With more than 50 per cent of global crude oil reserves and
over 45 per cent of its gas deposits, the Middle East and North Africa (Mena)
region is one of the world’s leading hydrocarbon projects markets. The need to
meet rising local and international energy demand has driven high levels of
investment in oil and gas capital projects in recent years, with over
$357bn-worth of major contracts awarded from January 2011 to December 2017.
These investments cemented Saudi Arabia’s position as the most influential
global oil exporter and propelled Qatar into number one spot for both liquefied
natural gas (LNG) and gas-to-liquids (GTL) production.
During 2017, the region saw $57.4bn-worth of contract awards,
with about 50 per cent of the investments targeted towards downstream
activities. Meeting rising petroleum demand and reducing reliance on petroleum
imports have been the areas focus for most countries in the region, as is
reflected in the nature of contracts awarded during last year.

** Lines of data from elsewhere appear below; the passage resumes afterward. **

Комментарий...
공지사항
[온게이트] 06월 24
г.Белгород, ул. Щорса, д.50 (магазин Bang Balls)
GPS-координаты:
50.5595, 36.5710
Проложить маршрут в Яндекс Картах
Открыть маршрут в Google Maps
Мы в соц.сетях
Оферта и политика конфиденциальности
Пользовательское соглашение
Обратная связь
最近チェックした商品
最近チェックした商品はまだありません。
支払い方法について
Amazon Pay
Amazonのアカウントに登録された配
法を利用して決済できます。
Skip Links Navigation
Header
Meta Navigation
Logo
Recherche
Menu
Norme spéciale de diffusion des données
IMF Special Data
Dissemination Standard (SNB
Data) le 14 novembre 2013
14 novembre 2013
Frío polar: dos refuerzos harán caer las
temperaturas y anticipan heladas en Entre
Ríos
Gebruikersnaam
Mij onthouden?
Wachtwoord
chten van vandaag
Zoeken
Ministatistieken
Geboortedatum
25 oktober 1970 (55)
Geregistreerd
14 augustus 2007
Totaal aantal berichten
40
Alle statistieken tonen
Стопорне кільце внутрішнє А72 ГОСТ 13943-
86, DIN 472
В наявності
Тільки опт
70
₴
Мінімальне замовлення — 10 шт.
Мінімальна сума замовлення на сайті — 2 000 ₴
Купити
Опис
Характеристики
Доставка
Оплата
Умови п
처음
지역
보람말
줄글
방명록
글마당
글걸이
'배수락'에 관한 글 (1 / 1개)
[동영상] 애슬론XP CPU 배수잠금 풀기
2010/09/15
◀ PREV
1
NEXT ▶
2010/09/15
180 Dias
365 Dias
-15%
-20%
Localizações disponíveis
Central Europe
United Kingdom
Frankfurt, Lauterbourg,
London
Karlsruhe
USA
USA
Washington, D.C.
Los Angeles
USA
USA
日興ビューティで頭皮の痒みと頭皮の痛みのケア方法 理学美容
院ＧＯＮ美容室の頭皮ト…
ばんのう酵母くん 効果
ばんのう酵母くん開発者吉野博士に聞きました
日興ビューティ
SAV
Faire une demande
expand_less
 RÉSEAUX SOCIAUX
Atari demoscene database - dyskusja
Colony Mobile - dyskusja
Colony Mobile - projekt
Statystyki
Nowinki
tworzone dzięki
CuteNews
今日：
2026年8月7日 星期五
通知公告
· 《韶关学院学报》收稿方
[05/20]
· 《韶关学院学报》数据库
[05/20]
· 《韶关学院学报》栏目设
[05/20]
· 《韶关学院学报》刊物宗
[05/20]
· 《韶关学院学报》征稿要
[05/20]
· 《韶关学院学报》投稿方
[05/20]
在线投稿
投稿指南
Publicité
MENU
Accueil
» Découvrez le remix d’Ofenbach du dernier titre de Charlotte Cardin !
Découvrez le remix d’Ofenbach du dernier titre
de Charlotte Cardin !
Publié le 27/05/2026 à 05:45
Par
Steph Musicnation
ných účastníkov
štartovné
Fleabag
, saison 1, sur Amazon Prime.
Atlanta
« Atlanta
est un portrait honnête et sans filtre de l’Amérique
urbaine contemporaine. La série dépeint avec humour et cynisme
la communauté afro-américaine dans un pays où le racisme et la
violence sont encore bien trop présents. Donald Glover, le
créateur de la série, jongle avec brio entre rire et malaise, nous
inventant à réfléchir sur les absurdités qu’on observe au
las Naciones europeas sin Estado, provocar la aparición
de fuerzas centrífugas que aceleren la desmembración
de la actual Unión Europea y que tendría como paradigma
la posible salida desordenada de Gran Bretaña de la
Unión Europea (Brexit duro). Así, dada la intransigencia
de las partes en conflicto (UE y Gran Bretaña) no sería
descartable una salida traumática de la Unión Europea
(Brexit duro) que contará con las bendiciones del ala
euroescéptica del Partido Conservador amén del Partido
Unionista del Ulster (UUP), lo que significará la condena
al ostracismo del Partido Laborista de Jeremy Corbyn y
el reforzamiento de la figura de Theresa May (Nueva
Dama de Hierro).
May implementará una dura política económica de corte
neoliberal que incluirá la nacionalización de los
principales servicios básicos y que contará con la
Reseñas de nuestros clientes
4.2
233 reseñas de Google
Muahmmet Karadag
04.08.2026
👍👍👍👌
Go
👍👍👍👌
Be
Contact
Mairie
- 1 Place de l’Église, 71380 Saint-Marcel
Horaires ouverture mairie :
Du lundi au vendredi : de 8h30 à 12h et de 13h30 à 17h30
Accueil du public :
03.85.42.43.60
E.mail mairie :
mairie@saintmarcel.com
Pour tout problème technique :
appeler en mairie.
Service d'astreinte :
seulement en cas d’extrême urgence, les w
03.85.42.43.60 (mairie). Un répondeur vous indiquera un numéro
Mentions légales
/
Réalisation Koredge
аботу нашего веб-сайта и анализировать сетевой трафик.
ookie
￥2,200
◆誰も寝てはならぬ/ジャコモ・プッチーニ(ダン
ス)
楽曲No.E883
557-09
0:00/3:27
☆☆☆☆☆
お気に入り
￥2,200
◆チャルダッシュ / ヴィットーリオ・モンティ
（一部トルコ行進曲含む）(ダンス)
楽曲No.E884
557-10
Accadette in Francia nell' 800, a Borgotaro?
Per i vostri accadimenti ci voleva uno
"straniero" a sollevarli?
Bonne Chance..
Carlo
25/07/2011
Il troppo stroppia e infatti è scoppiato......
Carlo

Oil companies are considering investing in the development of
downstream resources, while investments in the upstream sector are progressing
at a steady pace. Notably, the total value of active upstream oil projects in
Saudi Arabia increased to $21.4bn at the start of August 2017, the highest
level in the last five years. However, most upstream oil projects are aimed at
offsetting declines in existing fields and not at increasing production
capacity.
With Opec production cuts supporting oil prices to some extent, and the hope of
further price increase owing to the extension of these cuts through 2018, the
outlook for the region’s projects market is positive.